The U.S. Department of Justice soon requested that the court limit the injunction to only the states involved in the lawsuit, and asked for clarification on the matter. On Tuesday, O’Connor advised that his August order applied nationwide, and denied the government’s request that the ban only apply to the plaintiffs in the case.
“Should the court only limit the injunction to the plaintiff states who are a party to this cause of action, the court risks a ‘substantial likelihood that a geographically-limited injunction would be ineffective,'” he wrote. “Accordingly, Defendants’ Motion to Clarify is denied as they request that the court limit the injunction to plaintiff states.”
As previously reported, over 20 states sued the Obama administration in June and July over its guidelines requiring schools to accommodate students’ “gender identity” or “internal sense of gender” under threat of losing their federal funding.

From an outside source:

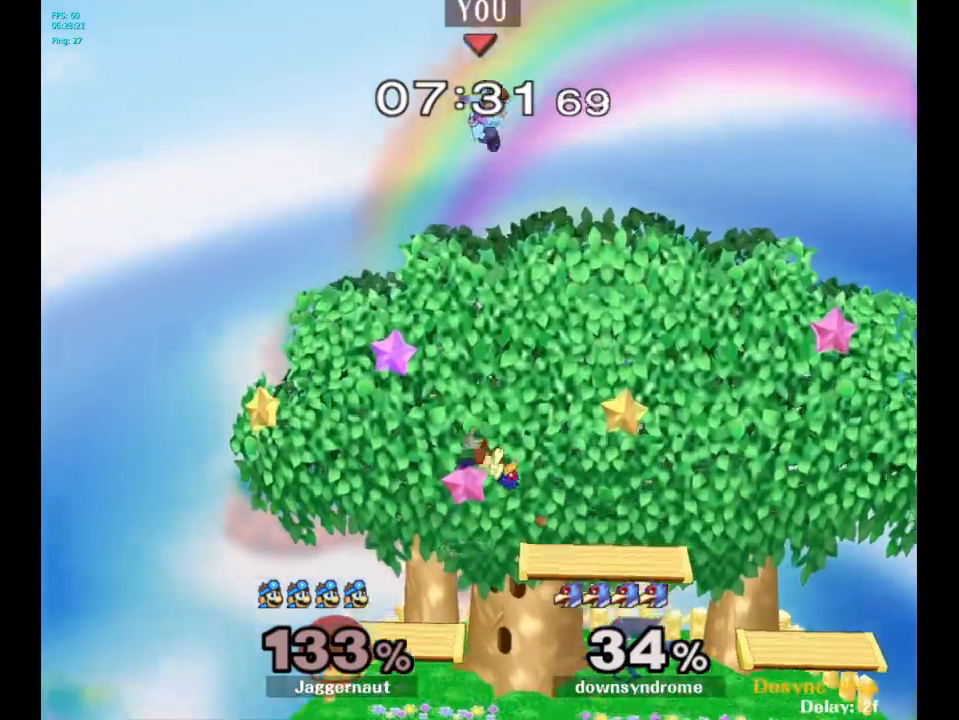
{"buttons": [], "left_stick": "right", "right_stick": "center", "events": [[117, "left_stick", "down-right"], [217, "right_stick", "center"], [350, "left_stick", "right"]]}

“A school may provide separate facilities on the basis of sex, but must allow transgender students access to such facilities consistent with their gender identity,” the May directive from the Department of Education and the Department of Justice read. “A school may not require transgender students to use facilities inconsistent with their gender identity or to use individual-user facilities when other students are not required to do so.”
“As a condition of receiving federal funds, a school agrees that it will not exclude, separate, deny benefits to, or otherwise treat differently on the basis of sex any person in its educational programs or activities unless expressly authorized to do so under Title IX or its implementing regulations,” it warned.
Texas Attorney General Ken Paxton applauded O’Connor’s national injunction following this week’s order.
“The court’s reaffirmation of a nationwide injunction should send a clear message to the president that Texas won’t sit idly by as he continues to ignore the Constitution,” he said in a statement. “The president cannot rewrite the laws enacted by the elected representatives of the people and then threaten to take away funding from schools to force them to fall in line.”